Reproduce verbatim all of the data given below, but do not carry over the images.

::::::::::

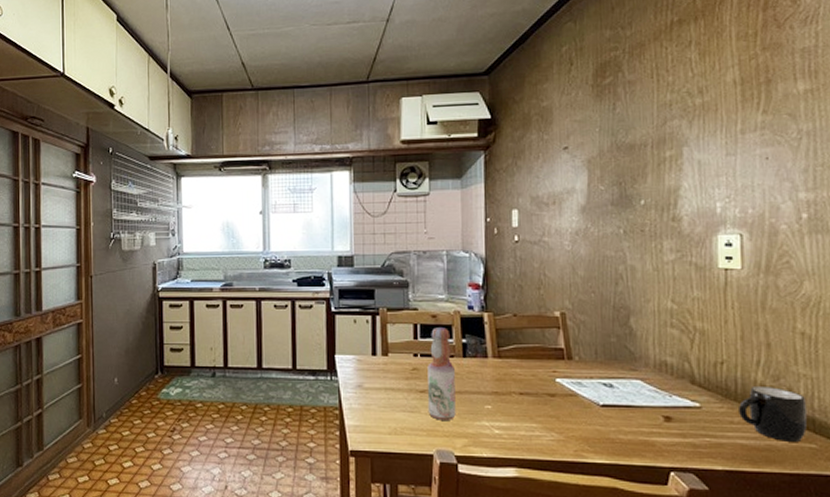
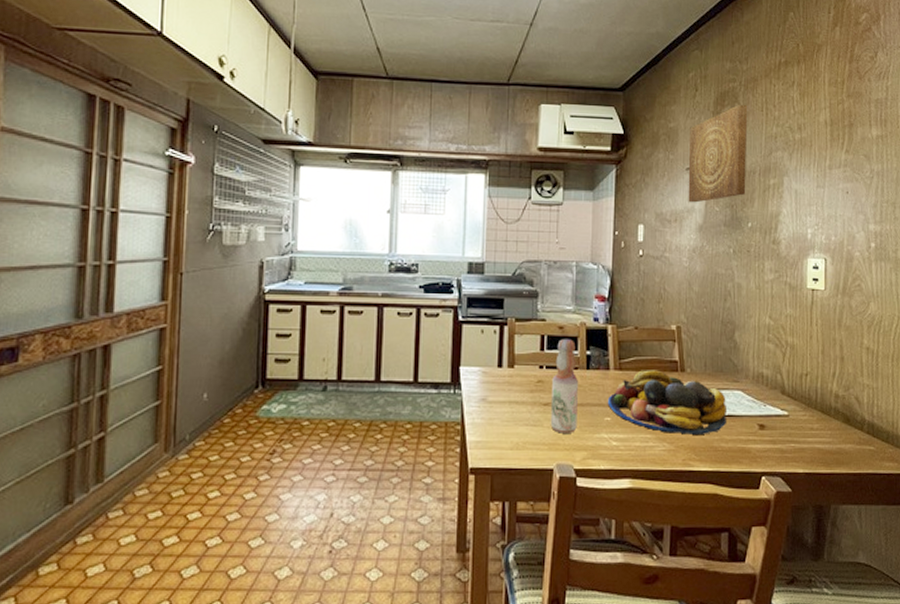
fruit bowl: none [487,358,625,425] -> present [607,370,728,435]
wall art: none [566,72,636,183] -> present [688,104,748,203]
mug: present [739,385,808,443] -> none [818,395,869,446]

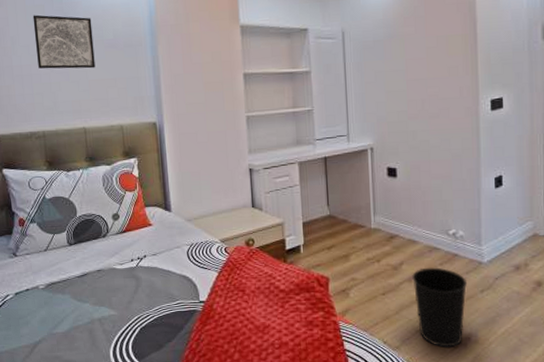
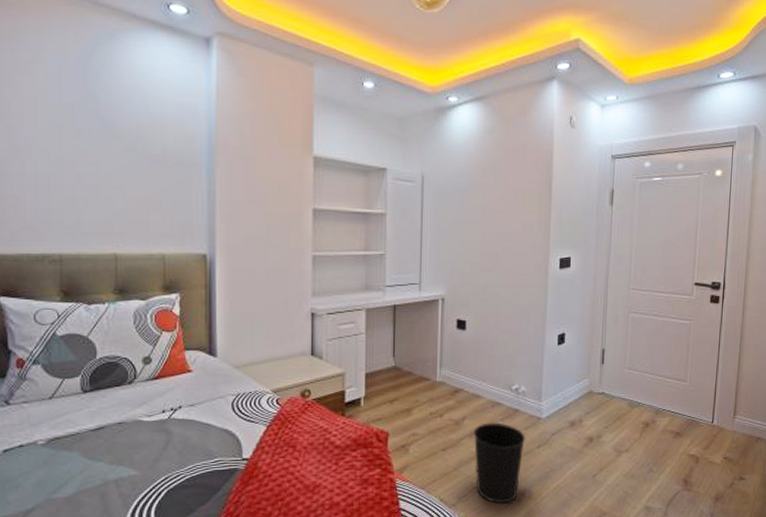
wall art: present [32,14,96,69] -> none [57,114,136,186]

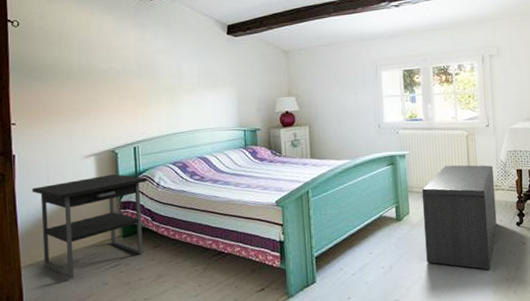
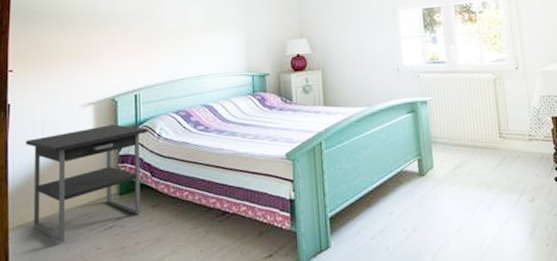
bench: present [421,165,497,270] -> none [446,112,533,233]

::::::::::

EXERCISE SOLUTION
fruit bowl: none [487,358,625,425] -> present [607,370,728,435]
wall art: none [566,72,636,183] -> present [688,104,748,203]
mug: present [739,385,808,443] -> none [818,395,869,446]

wall art: present [32,14,96,69] -> none [57,114,136,186]

bench: present [421,165,497,270] -> none [446,112,533,233]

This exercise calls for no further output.